With Python being such an elegant language generally, it’s a surprise to come across features that don’t feel as well-designed as they could have been. Formatted printing is one such feature.

Consider how this works in Python 3. Strings have a format method, to which we must pass the values to be formatted. The string itself defines placeholders for those values and provides formatting directives that control the final appearance of the values. The format method returns a string, which is typically then passed to the print function. Here’s an example:

print("{:d} values, mean = {:.3f}".format(num_values, mean))

For some reason, invoking a method on a literal value always looks a little odd to me.
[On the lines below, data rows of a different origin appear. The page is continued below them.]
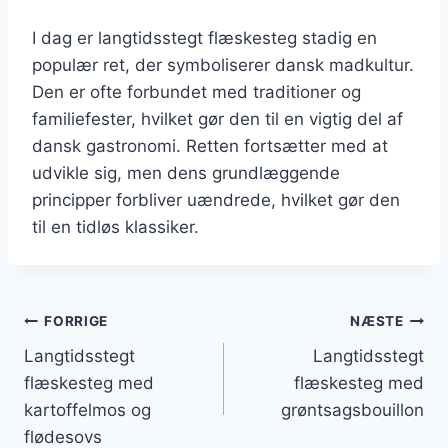
I dag er langtidsstegt flæskesteg stadig en
populær ret, der symboliserer dansk madkultur.
Den er ofte forbundet med traditioner og
familiefester, hvilket gør den til en vigtig del af
dansk gastronomi. Retten fortsætter med at
udvikle sig, men dens grundlæggende
principper forbliver uændrede, hvilket gør den
til en tidløs klassiker.
Indlægsnavigation
FORRIGE
NÆSTE
Langtidsstegt
Langtidsstegt
flæskesteg med
flæskesteg med
kartoffelmos og
grøntsagsbouillon
flødesovs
Of course, this can be avoided by introducing a variable to represent the format string, at the risk of making the code more complicated:

template = "{:d} values, mean = {:.3f}"
print(template.format(num_values, mean))

Now let’s imagine that Python has a printf function, analogous to that in C. The format string is passed in as the first argument and the values to be formatted are passed as the remaining arguments. Our code example now becomes

printf("{:d} values, mean = {:.3f}", num_values, mean)
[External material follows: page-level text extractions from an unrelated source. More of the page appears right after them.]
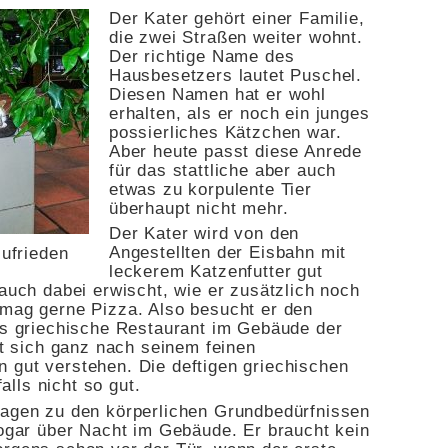
Der Kater gehört einer Familie,
die zwei Straßen weiter wohnt.
Der richtige Name des
Hausbesetzers lautet Puschel.
Diesen Namen hat er wohl
erhalten, als er noch ein junges
possierliches Kätzchen war.
Aber heute passt diese Anrede
für das stattliche aber auch
etwas zu korpulente Tier
überhaupt nicht mehr.
Der Kater wird von den
Angestellten der Eisbahn mit
zufrieden
leckerem Katzenfutter gut
 auch dabei erwischt, wie er zusätzlich noch
 mag gerne Pizza. Also besucht er den
Das griechische Restaurant im Gebäude der
tet sich ganz nach seinem feinen
 gut verstehen. Die deftigen griechischen
lls nicht so gut.
ragen zu den körperlichen Grundbedürfnissen
sogar über Nacht im Gebäude. Er braucht kein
Simpler and cleaner, in my view.

Sadly, Python does not have such a printf function, but it isn’t difficult to provide your own:

def printf(template, *args, **kwargs):
    result = template.format(*args)
    print(result, **kwargs)

The *args parameter collects the arguments to be formatted. The **kwargs parameter allows printf to support the various keyword arguments that can be used with the built-in print function.